>>>
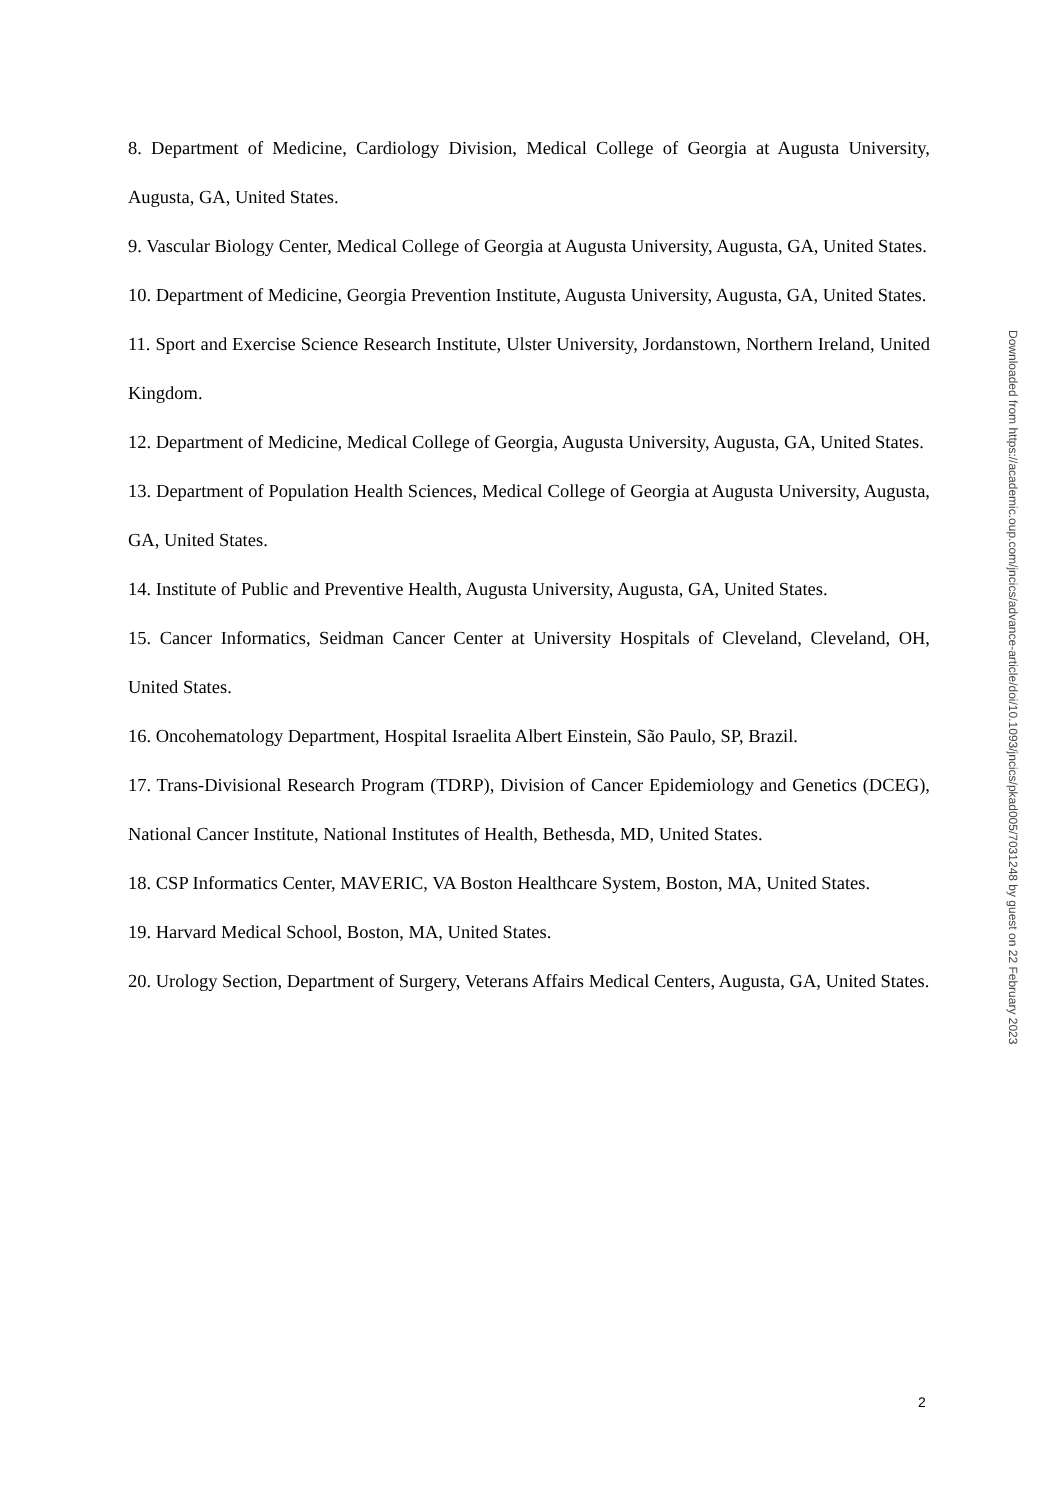8. Department of Medicine, Cardiology Division, Medical College of Georgia at Augusta University, Augusta, GA, United States.
9. Vascular Biology Center, Medical College of Georgia at Augusta University, Augusta, GA, United States.
10. Department of Medicine, Georgia Prevention Institute, Augusta University, Augusta, GA, United States.
11. Sport and Exercise Science Research Institute, Ulster University, Jordanstown, Northern Ireland, United Kingdom.
12. Department of Medicine, Medical College of Georgia, Augusta University, Augusta, GA, United States.
13. Department of Population Health Sciences, Medical College of Georgia at Augusta University, Augusta, GA, United States.
14. Institute of Public and Preventive Health, Augusta University, Augusta, GA, United States.
15. Cancer Informatics, Seidman Cancer Center at University Hospitals of Cleveland, Cleveland, OH, United States.
16. Oncohematology Department, Hospital Israelita Albert Einstein, São Paulo, SP, Brazil.
17. Trans-Divisional Research Program (TDRP), Division of Cancer Epidemiology and Genetics (DCEG), National Cancer Institute, National Institutes of Health, Bethesda, MD, United States.
18. CSP Informatics Center, MAVERIC, VA Boston Healthcare System, Boston, MA, United States.
19. Harvard Medical School, Boston, MA, United States.
20. Urology Section, Department of Surgery, Veterans Affairs Medical Centers, Augusta, GA, United States.
Downloaded from https://academic.oup.com/jncics/advance-article/doi/10.1093/jncics/pkad005/7031248 by guest on 22 February 2023
2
<<<
TASK DIRECTIONS: Your task is to set down exactly the lines from the line containing "16. Oncohematology Department, Hospital" to the end of the data above, including both ends.

TASK RESPONSE:
16. Oncohematology Department, Hospital Israelita Albert Einstein, São Paulo, SP, Brazil.
17. Trans-Divisional Research Program (TDRP), Division of Cancer Epidemiology and Genetics (DCEG), National Cancer Institute, National Institutes of Health, Bethesda, MD, United States.
18. CSP Informatics Center, MAVERIC, VA Boston Healthcare System, Boston, MA, United States.
19. Harvard Medical School, Boston, MA, United States.
20. Urology Section, Department of Surgery, Veterans Affairs Medical Centers, Augusta, GA, United States.
Downloaded from https://academic.oup.com/jncics/advance-article/doi/10.1093/jncics/pkad005/7031248 by guest on 22 February 2023
2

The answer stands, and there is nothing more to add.